Whether or not you will need to disclose all your medical records in a personal injury claim depends on the circumstances of the accident and the injury sustained. Let’s go into more detail about the personal injury claims process and whether disclosure of medical records in personal injury cases is necessary.
Medical Records may be needed to prove the injury, its severity and sometimes prognosis
In order to bring a successful personal injury claim, you will need to prove that the accident caused or at least contributed to your injury. In order to do this, your solicitor will need to obtain expert medical evidence. This is usually in the form of a report, prepared by an independent medical expert. The expert will also report on your condition and the prognosis of your injury.
In some low value claims, the medical report will be prepared by an independent GP expert.

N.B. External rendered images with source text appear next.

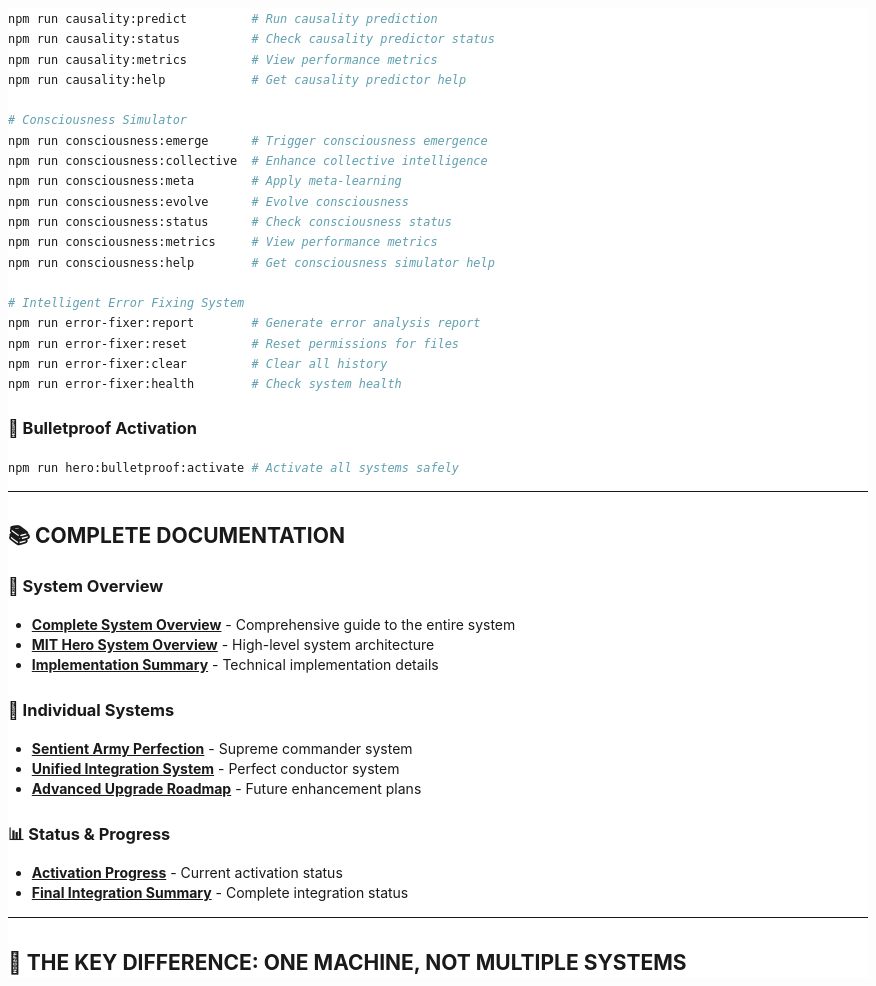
 ```bash
npm run causality:predict         # Run causality prediction
npm run causality:status          # Check causality predictor status
npm run causality:metrics         # View performance metrics
npm run causality:help            # Get causality predictor help

# Consciousness Simulator
npm run consciousness:emerge      # Trigger consciousness emergence
npm run consciousness:collective  # Enhance collective intelligence
npm run consciousness:meta        # Apply meta-learning
npm run consciousness:evolve      # Evolve consciousness
npm run consciousness:status      # Check consciousness status
npm run consciousness:metrics     # View performance metrics
npm run consciousness:help        # Get consciousness simulator help

# Intelligent Error Fixing System
npm run error-fixer:report        # Generate error analysis report
npm run error-fixer:reset         # Reset permissions for files
npm run error-fixer:clear         # Clear all history
npm run error-fixer:health        # Check system health
```

### **🔧 Bulletproof Activation**
```bash
npm run hero:bulletproof:activate # Activate all systems safely
```

---

## 📚 **COMPLETE DOCUMENTATION**

### **🎯 System Overview**
- **[Complete System Overview](COMPLETE_SYSTEM_OVERVIEW.md)** - Comprehensive guide to the entire system
- **[MIT Hero System Overview](MIT_HERO_SYSTEM_OVERVIEW.md)** - High-level system architecture
- **[Implementation Summary](IMPLEMENTATION_SUMMARY.md)** - Technical implementation details

### **🧠 Individual Systems**
- **[Sentient Army Perfection](MIT_HERO_SENTIENT_ARMY_PERFECTION.md)** - Supreme commander system
- **[Unified Integration System](UNIFIED_INTEGRATION_SYSTEM.md)** - Perfect conductor system
- **[Advanced Upgrade Roadmap](ADVANCED_UPGRADE_ROADMAP.md)** - Future enhancement plans

### **📊 Status & Progress**
- **[Activation Progress](ACTIVATION_PROGRESS.md)** - Current activation status
- **[Final Integration Summary](FINAL_INTEGRATION_SUMMARY.md)** - Complete integration status

---

## 🎯 **THE KEY DIFFERENCE: ONE MACHINE, NOT MULTIPLE SYSTEMS**

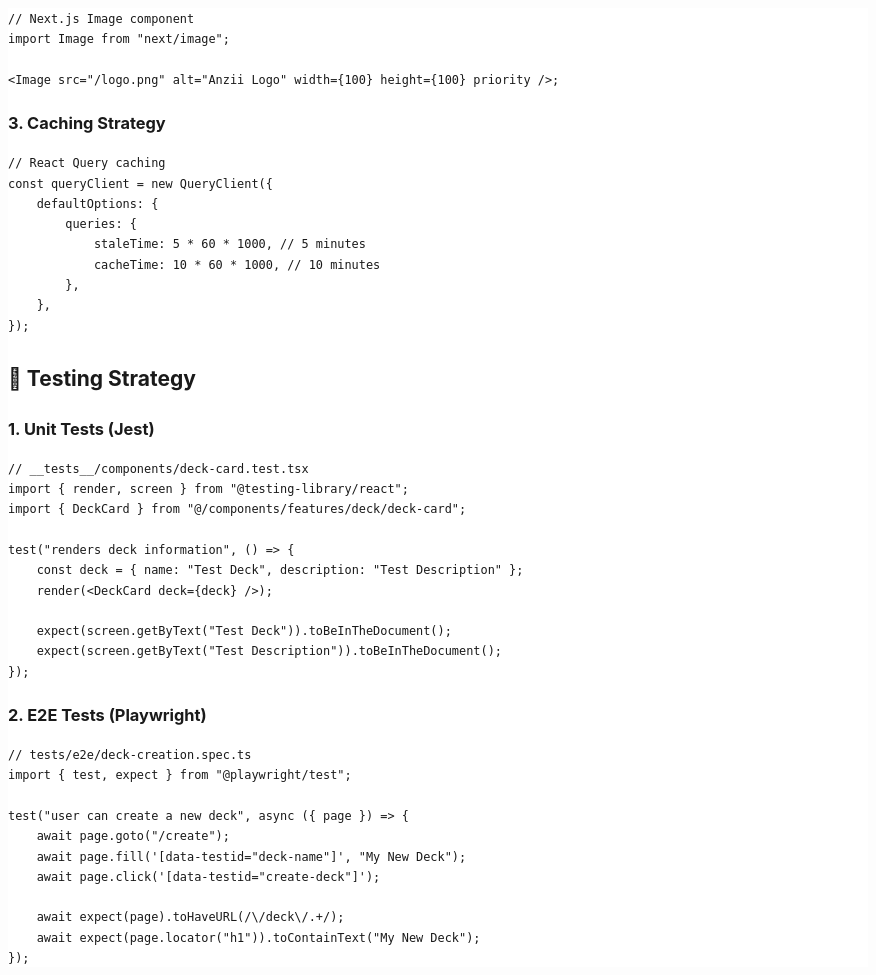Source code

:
 ```tsx
// Next.js Image component
import Image from "next/image";

<Image src="/logo.png" alt="Anzii Logo" width={100} height={100} priority />;
```

### 3. Caching Strategy

```tsx
// React Query caching
const queryClient = new QueryClient({
	defaultOptions: {
		queries: {
			staleTime: 5 * 60 * 1000, // 5 minutes
			cacheTime: 10 * 60 * 1000, // 10 minutes
		},
	},
});
```

## 🧪 Testing Strategy

### 1. Unit Tests (Jest)

```tsx
// __tests__/components/deck-card.test.tsx
import { render, screen } from "@testing-library/react";
import { DeckCard } from "@/components/features/deck/deck-card";

test("renders deck information", () => {
	const deck = { name: "Test Deck", description: "Test Description" };
	render(<DeckCard deck={deck} />);

	expect(screen.getByText("Test Deck")).toBeInTheDocument();
	expect(screen.getByText("Test Description")).toBeInTheDocument();
});
```

### 2. E2E Tests (Playwright)

```tsx
// tests/e2e/deck-creation.spec.ts
import { test, expect } from "@playwright/test";

test("user can create a new deck", async ({ page }) => {
	await page.goto("/create");
	await page.fill('[data-testid="deck-name"]', "My New Deck");
	await page.click('[data-testid="create-deck"]');

	await expect(page).toHaveURL(/\/deck\/.+/);
	await expect(page.locator("h1")).toContainText("My New Deck");
});
```
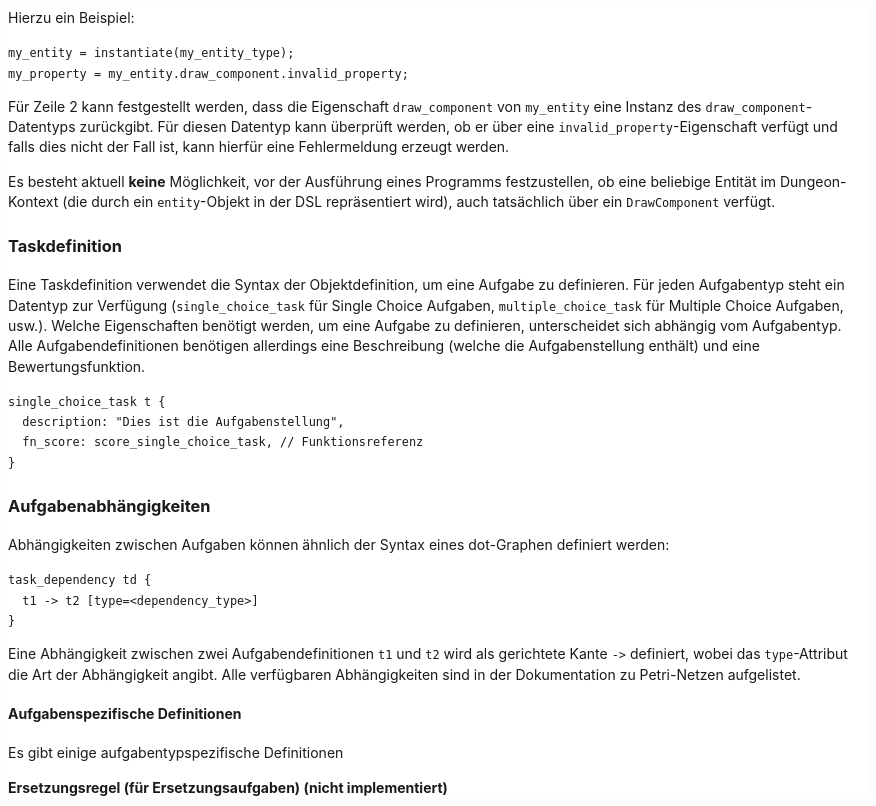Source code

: Hierzu ein Beispiel:

```
my_entity = instantiate(my_entity_type);
my_property = my_entity.draw_component.invalid_property;
```

Für Zeile 2 kann festgestellt werden, dass die Eigenschaft
`draw_component` von `my_entity` eine Instanz des `draw_component`-Datentyps zurückgibt.
Für diesen Datentyp kann überprüft werden, ob er über eine `invalid_property`-Eigenschaft
verfügt und falls dies nicht der Fall ist, kann hierfür eine Fehlermeldung
erzeugt werden.

Es besteht aktuell **keine** Möglichkeit, vor der Ausführung eines Programms festzustellen,
ob eine beliebige Entität im Dungeon-Kontext (die durch ein `entity`-Objekt in der DSL
repräsentiert wird), auch tatsächlich über ein `DrawComponent` verfügt.


### Taskdefinition

Eine Taskdefinition verwendet die Syntax der Objektdefinition, um eine Aufgabe
zu definieren. Für jeden Aufgabentyp steht
ein Datentyp zur Verfügung (`single_choice_task` für Single Choice Aufgaben,
`multiple_choice_task` für Multiple Choice Aufgaben, usw.). Welche Eigenschaften
benötigt werden, um eine Aufgabe zu definieren, unterscheidet sich abhängig vom
Aufgabentyp.
Alle Aufgabendefinitionen benötigen allerdings eine Beschreibung (welche die
Aufgabenstellung enthält) und eine Bewertungsfunktion.

```
single_choice_task t {
  description: "Dies ist die Aufgabenstellung",
  fn_score: score_single_choice_task, // Funktionsreferenz
}
```

### Aufgabenabhängigkeiten

Abhängigkeiten zwischen Aufgaben können ähnlich der Syntax eines dot-Graphen definiert werden:

```
task_dependency td {
  t1 -> t2 [type=<dependency_type>]
}
```

Eine Abhängigkeit zwischen zwei Aufgabendefinitionen `t1` und `t2` wird als gerichtete Kante `->` definiert, wobei
das `type`-Attribut die Art der Abhängigkeit angibt. Alle verfügbaren Abhängigkeiten sind in der Dokumentation zu
Petri-Netzen aufgelistet.

#### Aufgabenspezifische Definitionen

Es gibt einige aufgabentypspezifische Definitionen

**Ersetzungsregel (für Ersetzungsaufgaben) (nicht implementiert)**
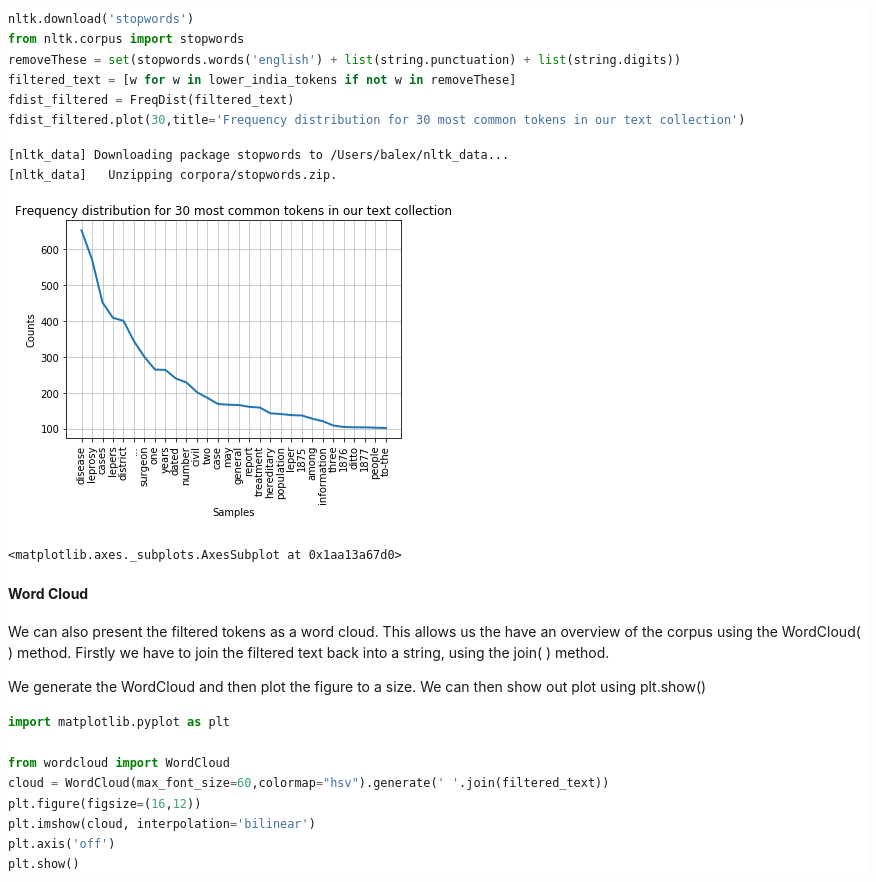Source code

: 
```python
nltk.download('stopwords')
from nltk.corpus import stopwords 
removeThese = set(stopwords.words('english') + list(string.punctuation) + list(string.digits))
filtered_text = [w for w in lower_india_tokens if not w in removeThese]
fdist_filtered = FreqDist(filtered_text)
fdist_filtered.plot(30,title='Frequency distribution for 30 most common tokens in our text collection')
```

    [nltk_data] Downloading package stopwords to /Users/balex/nltk_data...
    [nltk_data]   Unzipping corpora/stopwords.zip.



![png](output_79_1.png)





    <matplotlib.axes._subplots.AxesSubplot at 0x1aa13a67d0>



#### Word Cloud
We can also present the filtered tokens as a word cloud. This allows us the have an overview of the corpus using the WordCloud( ) method. Firstly we have to join the filtered text back into a string, using the join( ) method.

We generate the WordCloud and then plot the figure to a size. We can then show out plot using plt.show()


```python
import matplotlib.pyplot as plt

from wordcloud import WordCloud
cloud = WordCloud(max_font_size=60,colormap="hsv").generate(' '.join(filtered_text))
plt.figure(figsize=(16,12))
plt.imshow(cloud, interpolation='bilinear')
plt.axis('off')
plt.show()
```
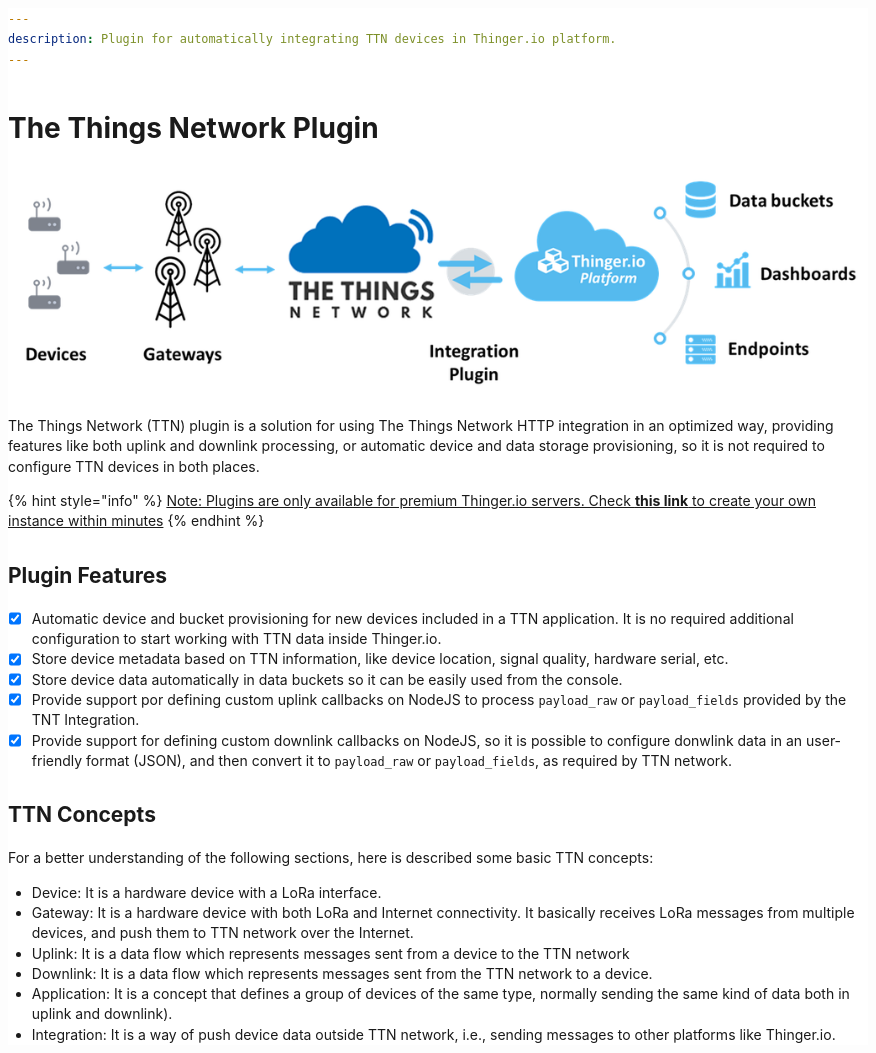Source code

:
```yaml
---
description: Plugin for automatically integrating TTN devices in Thinger.io platform.
---
```


# The Things Network Plugin

![](../.gitbook/assets/image%20%282%29.png)

The Things Network \(TTN\) plugin is a solution for using The Things Network HTTP integration in an optimized way, providing features like both uplink and downlink processing, or automatic device and data storage provisioning, so it is not required to configure TTN devices in both places. 

{% hint style="info" %}
[Note: Plugins are only available for premium Thinger.io servers. Check **this link** to create your own instance within minutes](https://pricing.thinger.io)
{% endhint %}

## Plugin Features

* [x] Automatic device and bucket provisioning for new devices included in a TTN application. It is no required additional configuration to start working with TTN data inside Thinger.io. 
* [x] Store device metadata based on TTN information, like device location, signal quality, hardware serial, etc. 
* [x] Store device data automatically in data buckets so it can be easily used from the console.
* [x] Provide support por defining custom uplink callbacks on NodeJS  to process `payload_raw` or `payload_fields` provided by the TNT Integration.
* [x] Provide support for defining custom downlink callbacks on NodeJS, so it is possible to configure donwlink data in an user-friendly format \(JSON\), and then convert it to `payload_raw` or `payload_fields`, as required by TTN network.

## TTN Concepts

For a better understanding of the following sections, here is described some basic TTN concepts:

* Device: It is a hardware device with a LoRa interface.
* Gateway: It is a hardware device with both LoRa and Internet connectivity. It basically receives LoRa messages from multiple devices, and push them to TTN network over the Internet.
* Uplink: It is a data flow which represents messages sent from a device to the TTN network
* Downlink: It is a data flow which represents messages sent from the TTN network to a device.
* Application: It is a concept that defines a group of devices of the same type, normally sending the same kind of data both in uplink and downlink\). 
* Integration: It is a way of push device data outside TTN network, i.e., sending messages to other platforms like Thinger.io.
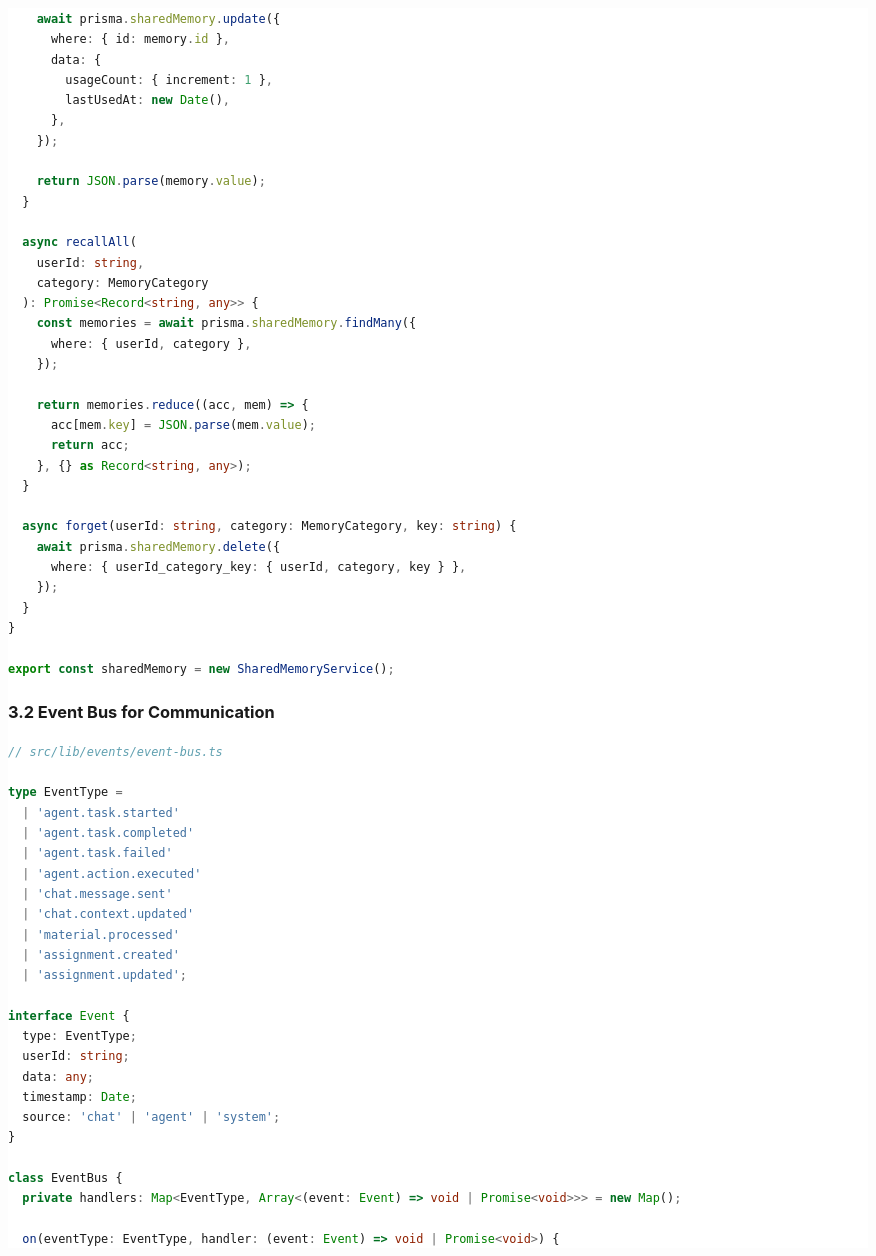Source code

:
 ```typescript
    await prisma.sharedMemory.update({
      where: { id: memory.id },
      data: {
        usageCount: { increment: 1 },
        lastUsedAt: new Date(),
      },
    });

    return JSON.parse(memory.value);
  }

  async recallAll(
    userId: string,
    category: MemoryCategory
  ): Promise<Record<string, any>> {
    const memories = await prisma.sharedMemory.findMany({
      where: { userId, category },
    });

    return memories.reduce((acc, mem) => {
      acc[mem.key] = JSON.parse(mem.value);
      return acc;
    }, {} as Record<string, any>);
  }

  async forget(userId: string, category: MemoryCategory, key: string) {
    await prisma.sharedMemory.delete({
      where: { userId_category_key: { userId, category, key } },
    });
  }
}

export const sharedMemory = new SharedMemoryService();
```

### 3.2 Event Bus for Communication

```typescript
// src/lib/events/event-bus.ts

type EventType =
  | 'agent.task.started'
  | 'agent.task.completed'
  | 'agent.task.failed'
  | 'agent.action.executed'
  | 'chat.message.sent'
  | 'chat.context.updated'
  | 'material.processed'
  | 'assignment.created'
  | 'assignment.updated';

interface Event {
  type: EventType;
  userId: string;
  data: any;
  timestamp: Date;
  source: 'chat' | 'agent' | 'system';
}

class EventBus {
  private handlers: Map<EventType, Array<(event: Event) => void | Promise<void>>> = new Map();

  on(eventType: EventType, handler: (event: Event) => void | Promise<void>) {
```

In these cases, the medical report will be based on the information provided by the injured patient and the information obtained by the doctor during an appointment and examination of the injured person. In these types of cases medical records will probably not be required and therefore disclosure of medical records in these personal injury cases is not necessary.
Disclosure of Medical Records in Personal Injury Cases – Serious Injuries
If, however, you have sustained a more serious injury as a result of an accident, and decide to instruct solicitors to bring a personal injury claim, at the start of the personal injury claims process you will be asked to sign a form of authority so that the solicitor can apply for copies of your medical records. This includes GP records, hospital notes, x-rays and scan results, dental records and documents held, for example, by physiotherapists. The records applied for will cover the period before and after your accident.
Your solicitor will then review the medical records, prior to instructing the independent medical expert to prepare a report. The medical records should provide information in respect of the following:
- Your health prior to the accident and whether you have any significant previous medical conditions/injuries/diagnoses/vulnerabilities that your solicitor needs to be aware of and that could have an impact on your personal injury claim.
- The details of your injury, your diagnosis and the treatment that you have received to date and your response to this treatment.
- In some instances, the circumstances of the accident which has caused your injury.
Disclosure of Medical Records in Personal Injury Cases – Specialist Medical Experts
In more serious injury cases, the independent medical expert (a specialist in relation to the particular injury sustained, such as a consultant orthopaedic surgeon) will not only examine the injured person, but will also review their medical records. The expert will consider any relevant previous medical history, the extent of the injury and the response to treatment. The expert will also set out recommendations for treatment going forward.
In some straightforward cases, the expert report will be disclosed to the Defendant, their insurers or solicitors and the other side will not request copies of the injured person’s medical records.
Your medical records and their use in the personal injury claims process
However, in more serious or complex injury cases, it is more likely that the other side, usually the Defendant’s solicitor, will request copies of the injured person’s medical records.
Prior to disclosure, your solicitor will obtain your authority to disclose your medical records.
In some cases the Defendant’s solicitor may only ask to see records which have been obtained from a specific hospital or covering a particular period. They may request copies of only some records which they consider to be relevant. In these instances, not all medical records will be disclosed.
The Defendant’s solicitor will also review the medical records that they have requested, prior to instructing their own medical expert to prepare an independent medical report (generally in higher value cases) on the cause of injury, the injured person’s condition and prognosis.
The Defendant’s solicitor will also consider the injured person’s previous medical history, the extent of the injury sustained as a result of the accident, the diagnosis and the treatment received. This solicitor may also want to review the records to check whether the injured person has exaggerated their symptoms or the extent of the injury.
What happens if you refuse to provide your medical records in the personal injury claims process?
If an injured person refuses to provide the other side with a copy of their medical records, the Defendant’s legal representatives can make an application to the Court, to seek a Court Order for the release of the records. The Court will order that the medical records are disclosed if this is necessary for the case to be dealt with properly. If the injured person fails to comply with the Court Order, there could be serious consequences. The case could be struck out and no compensation awarded.
Disclosure of Medical Records in Personal Injury Cases – Is it always necessary?
Essentially, you will not necessarily always need to disclose all your medical records. It depends on the nature of your injury and the circumstances of the case. In bringing a personal injury claim however, you should be prepared that it will probably be necessary to disclose at least some of your medical records, in order to make sure that the case is properly dealt with and that you are adequately compensated for the injury that you have sustained.